Konfrontiert sind Gorniak und Schnabel mit jungen Leuten, die auch dann noch cool bleiben, als einer aus ihrer Clique spurlos verschwindet und der nächste vom Lastwagen überfahren wird. Wieso sind die so abgebrüht?
So lakonisch hat sich noch keine entscheidende Fachkraft aus dem «Tatort» verabschiedet. Nach einer Ermittlung, in der sie eine Menge Fehler gemacht hat, erklärt die Kommissarin Karin Gorniak (Karin Hanczewski) beiläufig, dass sie jetzt mal eine Auszeit brauche. Das spricht sie ihrem Dresdner Kollegen Schnabel (Martin Brambach) auf den Anrufbeantworter. Schriftliches folge dann noch. Und dann ist sie weg, mutmasslich für immer. Knapper und leiser kann man kaum gehen, jedenfalls nicht beim «Tatort».
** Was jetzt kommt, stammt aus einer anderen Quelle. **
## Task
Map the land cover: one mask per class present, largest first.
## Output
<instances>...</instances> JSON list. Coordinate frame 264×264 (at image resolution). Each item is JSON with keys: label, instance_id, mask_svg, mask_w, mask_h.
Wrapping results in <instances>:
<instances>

Cool sein will auch die Clique von Jugendlichen in dem Fall, der zu Gorniaks Entscheidung beitrug. Die Teenager, allesamt aus mittelständischen Familien, machen gern Party und geben sich unerschütterlich in jeder Lebenslage. Auch dann noch, als einer von ihnen (Max Wolter) während einer Feier scheinbar spurlos verschwindet und ein anderer kurz darauf von einem Lastwagen angefahren wird und stirbt. Beim anschliessenden Polizeiverhör will keiner etwas gesehen oder gehört haben.
Das reinste Intrigennest
Die ganze Truppe ist schwer verkatert auf dem Kommissariat gelandet und gibt sich denkbar unkooperativ. Der Ermittler Schnabel wird von einem der jungen Verdächtigen (Filip Schnack) belehrt, dass er gar nicht erst Pillen zu schmeissen brauche. Das Leben des Kommissars sei sowieso ein Horrortrip. Schnabel fragt in gesetztem Ton, wenn auch etwas unprofessionell, zurück: «Hat dir mal jemand gesagt, dass du wahnsinnig unsympathisch bist?» Die Verdächtigen und die Ermittler sprechen, wie so oft, nicht dieselbe Sprache.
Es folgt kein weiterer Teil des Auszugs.